The Theatreguide.London Review
In March 2020 the covid-19 epidemic
forced the closure of all British theatres. Some companies adapted
by putting archive recordings of past productions online, others
by streaming new shows. Until things return to normal we review
the experience of watching live theatre onscreen.
Opera North At Home Spring 2020
Leonard Bernstein wrote both
the music and the libretto for this one-act opera in 1952, at a time when
he had one foot in the classical music world and one on Broadway. It
raised some eyebrows at the time, not just for being in English and on a
contemporary subject, but for its less-than-rosy picture of American life
and for a musical vocabulary that drew on both genres.

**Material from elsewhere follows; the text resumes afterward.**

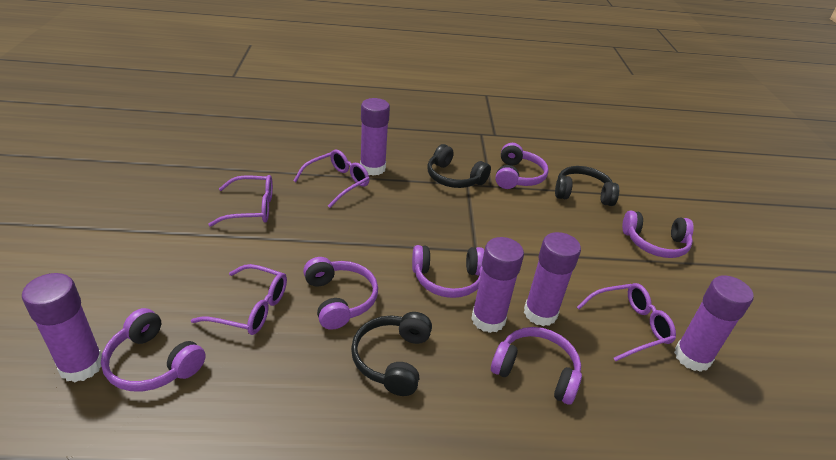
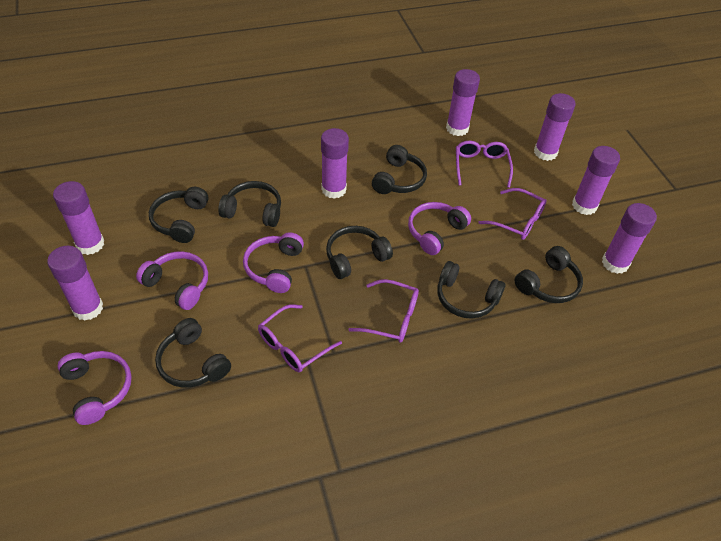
black headphones: [351,312,432,396] [427,144,491,188] [555,166,619,206] = 3 -> [149,187,209,243] [155,318,231,388] [218,181,281,227] [326,226,393,279] [372,145,427,194] [437,261,505,319] [515,246,583,303] = 7
purple glue stick: [22,273,102,382] [360,98,390,176] [471,237,524,333] [524,232,581,326] [674,275,753,372] = 5 -> [47,246,103,321] [53,181,104,255] [321,128,349,199] [446,69,480,136] [534,93,576,161] [572,146,620,215] [602,203,657,274] = 7
purple headphones: [101,308,206,391] [303,257,378,330] [412,245,484,298] [491,327,582,405] [495,143,549,189] [622,211,694,258] = 6 -> [57,351,132,425] [136,251,208,310] [243,232,304,293] [408,202,471,255] = 4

This 2017 production by Opera
North captures all its power and charm. With a chorus of two men and a
woman providing introduction and occasional commentary, the opera uncovers
the hidden unhappiness of a typical suburban couple.
Following some weary
bickering over breakfast – 'Pass me the toast' – 'You might have said
please' – he goes off to exercise his power at work while she tells her
therapist of a dream of happiness that taunts her. They meet accidentally
at lunch but both invent excuses not to spend time together.
He plays a game of handball
and exults in being one of the world's chosen winners, and she bunks off
to a bad movie (the South Seas adventure of the title). Back together at
night they join in a duet of yearning for something better – 'Is there a
day?' – without really being willing to work toward it.
That summary implies a
cynical tone that the opera does not avoid, but that is tempered by a
sympathy for both characters and by music that draws us into the
unhappiness that defines their lives.
'I was standing in a garden,'
her aria about her dream, has a simple and haunting melody, while his
later aria 'There is a law about men' subtly exposes the
trying-to-convince-himself subtext of his celebration of being a winner.
Their lunchtime duet is actually overlapping soliloquies, the shared music
only underlining their lack of connection, while her account of the Tahiti
movie is a full-scale Broadway comic romp.
Those who know Bernstein
largely via the Broadway connection will hear occasional melodic hints of
On The Town, Wonderful Town and West Side Story, most notably in the final
duet, whose subject of yearning for something more inspired a melody not
too far from 'There's A Place For Us.'
For the Opera North
production director Matthew Eberhardt and designer Charles Edwards chose
to not hide the theatrical artificiality of the work. The chorus are
introduced in a radio studio, openly holding their sheet music and singing
into microphones, and the plot scenes take place on obvious stage sets
dominated by enlarged magazine advertisements of the consumer age.
It goes without saying that
the singing is flawless. Wallis Giunta as the wife has the greatest
opportunity to display the range and beauty of her voice, particularly in
her dream aria, while Quirijn De Lang subtly captures the pain of a man
whose singing is sometimes trying to hide his feelings.
The video recording is excellent, though you may wish your computer had a better speaker system.